Listed records START

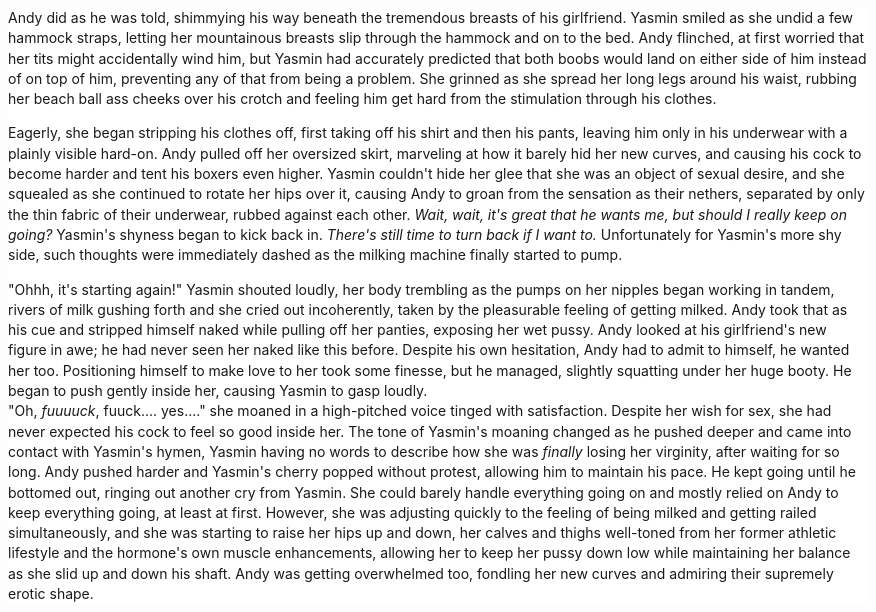 Andy did as he was told, shimmying his way beneath the tremendous
breasts of his girlfriend. Yasmin smiled as she undid a few hammock
straps, letting her mountainous breasts slip through the hammock and on
to the bed. Andy flinched, at first worried that her tits might
accidentally wind him, but Yasmin had accurately predicted that both
boobs would land on either side of him instead of on top of him,
preventing any of that from being a problem. She grinned as she spread
her long legs around his waist, rubbing her beach ball ass cheeks over
his crotch and feeling him get hard from the stimulation through his
clothes.

Eagerly, she began stripping his clothes off, first taking off his shirt
and then his pants, leaving him only in his underwear with a plainly
visible hard-on. Andy pulled off her oversized skirt, marveling at how
it barely hid her new curves, and causing his cock to become harder and
tent his boxers even higher. Yasmin couldn't hide her glee that she was
an object of sexual desire, and she squealed as she continued to rotate
her hips over it, causing Andy to groan from the sensation as their
nethers, separated by only the thin fabric of their underwear, rubbed
against each other. *Wait, wait, it's great that he wants me, but should
I really keep on going?* Yasmin's shyness began to kick back in.
*There's still time to turn back if I want to.* Unfortunately for
Yasmin's more shy side, such thoughts were immediately dashed as the
milking machine finally started to pump.

"Ohhh, it's starting again!" Yasmin shouted loudly, her body trembling
as the pumps on her nipples began working in tandem, rivers of milk
gushing forth and she cried out incoherently, taken by the pleasurable
feeling of getting milked. Andy took that as his cue and stripped
himself naked while pulling off her panties, exposing her wet pussy.
Andy looked at his girlfriend's new figure in awe; he had never seen her
naked like this before. Despite his own hesitation, Andy had to admit to
himself, he wanted her too. Positioning himself to make love to her took
some finesse, but he managed, slightly squatting under her huge booty.
He began to push gently inside her, causing Yasmin to gasp loudly.\
"Oh, *fuuuuck*, fuuck.... yes...." she moaned in a high-pitched voice
tinged with satisfaction. Despite her wish for sex, she had never
expected his cock to feel so good inside her. The tone of Yasmin's
moaning changed as he pushed deeper and came into contact with Yasmin's
hymen, Yasmin having no words to describe how she was *finally* losing
her virginity, after waiting for so long. Andy pushed harder and
Yasmin's cherry popped without protest, allowing him to maintain his
pace. He kept going until he bottomed out, ringing out another cry from
Yasmin. She could barely handle everything going on and mostly relied on
Andy to keep everything going, at least at first. However, she was
adjusting quickly to the feeling of being milked and getting railed
simultaneously, and she was starting to raise her hips up and down, her
calves and thighs well-toned from her former athletic lifestyle and the
hormone's own muscle enhancements, allowing her to keep her pussy down
low while maintaining her balance as she slid up and down his shaft.
Andy was getting overwhelmed too, fondling her new curves and admiring
their supremely erotic shape.
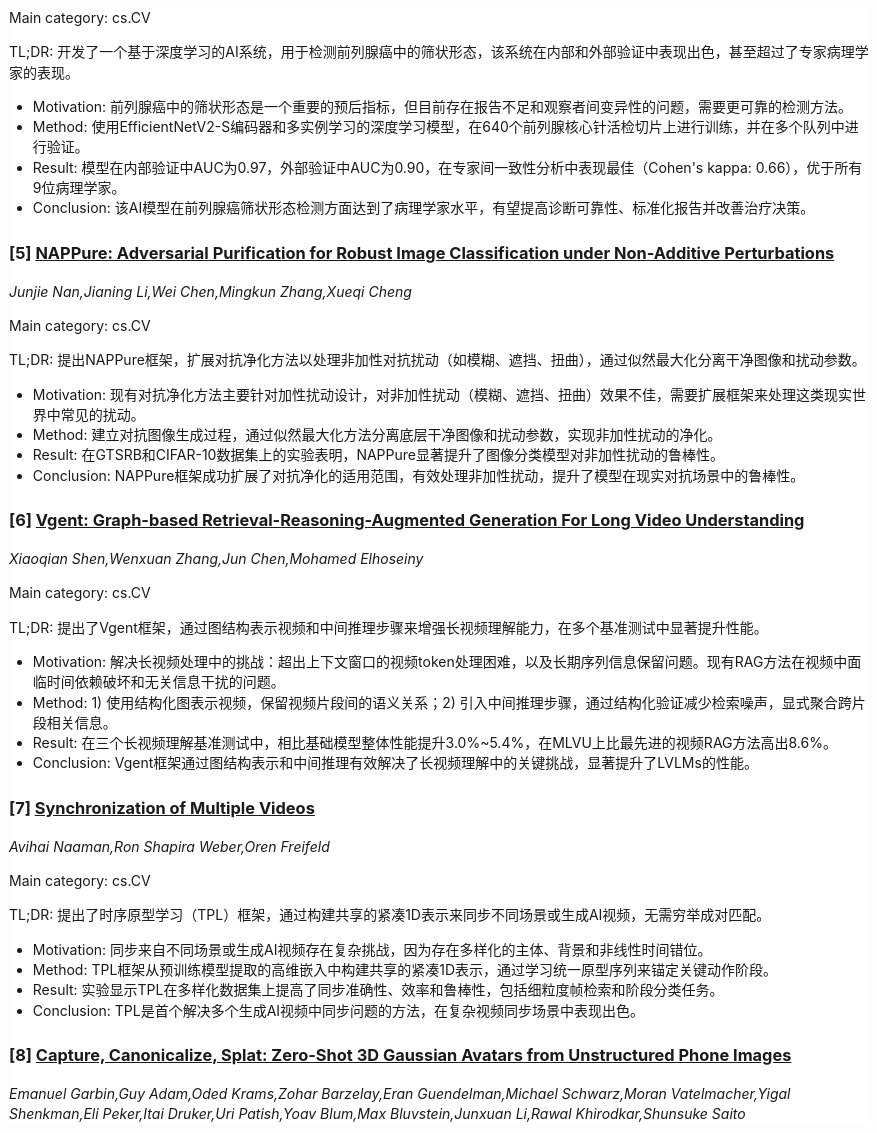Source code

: Main category: cs.CV

TL;DR: 开发了一个基于深度学习的AI系统，用于检测前列腺癌中的筛状形态，该系统在内部和外部验证中表现出色，甚至超过了专家病理学家的表现。

- Motivation: 前列腺癌中的筛状形态是一个重要的预后指标，但目前存在报告不足和观察者间变异性的问题，需要更可靠的检测方法。
- Method: 使用EfficientNetV2-S编码器和多实例学习的深度学习模型，在640个前列腺核心针活检切片上进行训练，并在多个队列中进行验证。
- Result: 模型在内部验证中AUC为0.97，外部验证中AUC为0.90，在专家间一致性分析中表现最佳（Cohen's kappa: 0.66），优于所有9位病理学家。
- Conclusion: 该AI模型在前列腺癌筛状形态检测方面达到了病理学家水平，有望提高诊断可靠性、标准化报告并改善治疗决策。


### [5] [NAPPure: Adversarial Purification for Robust Image Classification under Non-Additive Perturbations](https://arxiv.org/abs/2510.14025)
*Junjie Nan,Jianing Li,Wei Chen,Mingkun Zhang,Xueqi Cheng*

Main category: cs.CV

TL;DR: 提出NAPPure框架，扩展对抗净化方法以处理非加性对抗扰动（如模糊、遮挡、扭曲），通过似然最大化分离干净图像和扰动参数。

- Motivation: 现有对抗净化方法主要针对加性扰动设计，对非加性扰动（模糊、遮挡、扭曲）效果不佳，需要扩展框架来处理这类现实世界中常见的扰动。
- Method: 建立对抗图像生成过程，通过似然最大化方法分离底层干净图像和扰动参数，实现非加性扰动的净化。
- Result: 在GTSRB和CIFAR-10数据集上的实验表明，NAPPure显著提升了图像分类模型对非加性扰动的鲁棒性。
- Conclusion: NAPPure框架成功扩展了对抗净化的适用范围，有效处理非加性扰动，提升了模型在现实对抗场景中的鲁棒性。


### [6] [Vgent: Graph-based Retrieval-Reasoning-Augmented Generation For Long Video Understanding](https://arxiv.org/abs/2510.14032)
*Xiaoqian Shen,Wenxuan Zhang,Jun Chen,Mohamed Elhoseiny*

Main category: cs.CV

TL;DR: 提出了Vgent框架，通过图结构表示视频和中间推理步骤来增强长视频理解能力，在多个基准测试中显著提升性能。

- Motivation: 解决长视频处理中的挑战：超出上下文窗口的视频token处理困难，以及长期序列信息保留问题。现有RAG方法在视频中面临时间依赖破坏和无关信息干扰的问题。
- Method: 1) 使用结构化图表示视频，保留视频片段间的语义关系；2) 引入中间推理步骤，通过结构化验证减少检索噪声，显式聚合跨片段相关信息。
- Result: 在三个长视频理解基准测试中，相比基础模型整体性能提升3.0%~5.4%，在MLVU上比最先进的视频RAG方法高出8.6%。
- Conclusion: Vgent框架通过图结构表示和中间推理有效解决了长视频理解中的关键挑战，显著提升了LVLMs的性能。


### [7] [Synchronization of Multiple Videos](https://arxiv.org/abs/2510.14051)
*Avihai Naaman,Ron Shapira Weber,Oren Freifeld*

Main category: cs.CV

TL;DR: 提出了时序原型学习（TPL）框架，通过构建共享的紧凑1D表示来同步不同场景或生成AI视频，无需穷举成对匹配。

- Motivation: 同步来自不同场景或生成AI视频存在复杂挑战，因为存在多样化的主体、背景和非线性时间错位。
- Method: TPL框架从预训练模型提取的高维嵌入中构建共享的紧凑1D表示，通过学习统一原型序列来锚定关键动作阶段。
- Result: 实验显示TPL在多样化数据集上提高了同步准确性、效率和鲁棒性，包括细粒度帧检索和阶段分类任务。
- Conclusion: TPL是首个解决多个生成AI视频中同步问题的方法，在复杂视频同步场景中表现出色。


### [8] [Capture, Canonicalize, Splat: Zero-Shot 3D Gaussian Avatars from Unstructured Phone Images](https://arxiv.org/abs/2510.14081)
*Emanuel Garbin,Guy Adam,Oded Krams,Zohar Barzelay,Eran Guendelman,Michael Schwarz,Moran Vatelmacher,Yigal Shenkman,Eli Peker,Itai Druker,Uri Patish,Yoav Blum,Max Bluvstein,Junxuan Li,Rawal Khirodkar,Shunsuke Saito*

Listed records END

§ Assignment:
Return every item above word for word, leaving out the pictures.

§ Answer to the exercise:
 Andy did as he was told, shimmying his way beneath the tremendous
breasts of his girlfriend. Yasmin smiled as she undid a few hammock
straps, letting her mountainous breasts slip through the hammock and on
to the bed. Andy flinched, at first worried that her tits might
accidentally wind him, but Yasmin had accurately predicted that both
boobs would land on either side of him instead of on top of him,
preventing any of that from being a problem. She grinned as she spread
her long legs around his waist, rubbing her beach ball ass cheeks over
his crotch and feeling him get hard from the stimulation through his
clothes.

Eagerly, she began stripping his clothes off, first taking off his shirt
and then his pants, leaving him only in his underwear with a plainly
visible hard-on. Andy pulled off her oversized skirt, marveling at how
it barely hid her new curves, and causing his cock to become harder and
tent his boxers even higher. Yasmin couldn't hide her glee that she was
an object of sexual desire, and she squealed as she continued to rotate
her hips over it, causing Andy to groan from the sensation as their
nethers, separated by only the thin fabric of their underwear, rubbed
against each other. *Wait, wait, it's great that he wants me, but should
I really keep on going?* Yasmin's shyness began to kick back in.
*There's still time to turn back if I want to.* Unfortunately for
Yasmin's more shy side, such thoughts were immediately dashed as the
milking machine finally started to pump.

"Ohhh, it's starting again!" Yasmin shouted loudly, her body trembling
as the pumps on her nipples began working in tandem, rivers of milk
gushing forth and she cried out incoherently, taken by the pleasurable
feeling of getting milked. Andy took that as his cue and stripped
himself naked while pulling off her panties, exposing her wet pussy.
Andy looked at his girlfriend's new figure in awe; he had never seen her
naked like this before. Despite his own hesitation, Andy had to admit to
himself, he wanted her too. Positioning himself to make love to her took
some finesse, but he managed, slightly squatting under her huge booty.
He began to push gently inside her, causing Yasmin to gasp loudly.\
"Oh, *fuuuuck*, fuuck.... yes...." she moaned in a high-pitched voice
tinged with satisfaction. Despite her wish for sex, she had never
expected his cock to feel so good inside her. The tone of Yasmin's
moaning changed as he pushed deeper and came into contact with Yasmin's
hymen, Yasmin having no words to describe how she was *finally* losing
her virginity, after waiting for so long. Andy pushed harder and
Yasmin's cherry popped without protest, allowing him to maintain his
pace. He kept going until he bottomed out, ringing out another cry from
Yasmin. She could barely handle everything going on and mostly relied on
Andy to keep everything going, at least at first. However, she was
adjusting quickly to the feeling of being milked and getting railed
simultaneously, and she was starting to raise her hips up and down, her
calves and thighs well-toned from her former athletic lifestyle and the
hormone's own muscle enhancements, allowing her to keep her pussy down
low while maintaining her balance as she slid up and down his shaft.
Andy was getting overwhelmed too, fondling her new curves and admiring
their supremely erotic shape.
Source code

: Main category: cs.CV

TL;DR: 开发了一个基于深度学习的AI系统，用于检测前列腺癌中的筛状形态，该系统在内部和外部验证中表现出色，甚至超过了专家病理学家的表现。

- Motivation: 前列腺癌中的筛状形态是一个重要的预后指标，但目前存在报告不足和观察者间变异性的问题，需要更可靠的检测方法。
- Method: 使用EfficientNetV2-S编码器和多实例学习的深度学习模型，在640个前列腺核心针活检切片上进行训练，并在多个队列中进行验证。
- Result: 模型在内部验证中AUC为0.97，外部验证中AUC为0.90，在专家间一致性分析中表现最佳（Cohen's kappa: 0.66），优于所有9位病理学家。
- Conclusion: 该AI模型在前列腺癌筛状形态检测方面达到了病理学家水平，有望提高诊断可靠性、标准化报告并改善治疗决策。


### [5] [NAPPure: Adversarial Purification for Robust Image Classification under Non-Additive Perturbations](https://arxiv.org/abs/2510.14025)
*Junjie Nan,Jianing Li,Wei Chen,Mingkun Zhang,Xueqi Cheng*

Main category: cs.CV

TL;DR: 提出NAPPure框架，扩展对抗净化方法以处理非加性对抗扰动（如模糊、遮挡、扭曲），通过似然最大化分离干净图像和扰动参数。

- Motivation: 现有对抗净化方法主要针对加性扰动设计，对非加性扰动（模糊、遮挡、扭曲）效果不佳，需要扩展框架来处理这类现实世界中常见的扰动。
- Method: 建立对抗图像生成过程，通过似然最大化方法分离底层干净图像和扰动参数，实现非加性扰动的净化。
- Result: 在GTSRB和CIFAR-10数据集上的实验表明，NAPPure显著提升了图像分类模型对非加性扰动的鲁棒性。
- Conclusion: NAPPure框架成功扩展了对抗净化的适用范围，有效处理非加性扰动，提升了模型在现实对抗场景中的鲁棒性。


### [6] [Vgent: Graph-based Retrieval-Reasoning-Augmented Generation For Long Video Understanding](https://arxiv.org/abs/2510.14032)
*Xiaoqian Shen,Wenxuan Zhang,Jun Chen,Mohamed Elhoseiny*

Main category: cs.CV

TL;DR: 提出了Vgent框架，通过图结构表示视频和中间推理步骤来增强长视频理解能力，在多个基准测试中显著提升性能。

- Motivation: 解决长视频处理中的挑战：超出上下文窗口的视频token处理困难，以及长期序列信息保留问题。现有RAG方法在视频中面临时间依赖破坏和无关信息干扰的问题。
- Method: 1) 使用结构化图表示视频，保留视频片段间的语义关系；2) 引入中间推理步骤，通过结构化验证减少检索噪声，显式聚合跨片段相关信息。
- Result: 在三个长视频理解基准测试中，相比基础模型整体性能提升3.0%~5.4%，在MLVU上比最先进的视频RAG方法高出8.6%。
- Conclusion: Vgent框架通过图结构表示和中间推理有效解决了长视频理解中的关键挑战，显著提升了LVLMs的性能。


### [7] [Synchronization of Multiple Videos](https://arxiv.org/abs/2510.14051)
*Avihai Naaman,Ron Shapira Weber,Oren Freifeld*

Main category: cs.CV

TL;DR: 提出了时序原型学习（TPL）框架，通过构建共享的紧凑1D表示来同步不同场景或生成AI视频，无需穷举成对匹配。

- Motivation: 同步来自不同场景或生成AI视频存在复杂挑战，因为存在多样化的主体、背景和非线性时间错位。
- Method: TPL框架从预训练模型提取的高维嵌入中构建共享的紧凑1D表示，通过学习统一原型序列来锚定关键动作阶段。
- Result: 实验显示TPL在多样化数据集上提高了同步准确性、效率和鲁棒性，包括细粒度帧检索和阶段分类任务。
- Conclusion: TPL是首个解决多个生成AI视频中同步问题的方法，在复杂视频同步场景中表现出色。


### [8] [Capture, Canonicalize, Splat: Zero-Shot 3D Gaussian Avatars from Unstructured Phone Images](https://arxiv.org/abs/2510.14081)
*Emanuel Garbin,Guy Adam,Oded Krams,Zohar Barzelay,Eran Guendelman,Michael Schwarz,Moran Vatelmacher,Yigal Shenkman,Eli Peker,Itai Druker,Uri Patish,Yoav Blum,Max Bluvstein,Junxuan Li,Rawal Khirodkar,Shunsuke Saito*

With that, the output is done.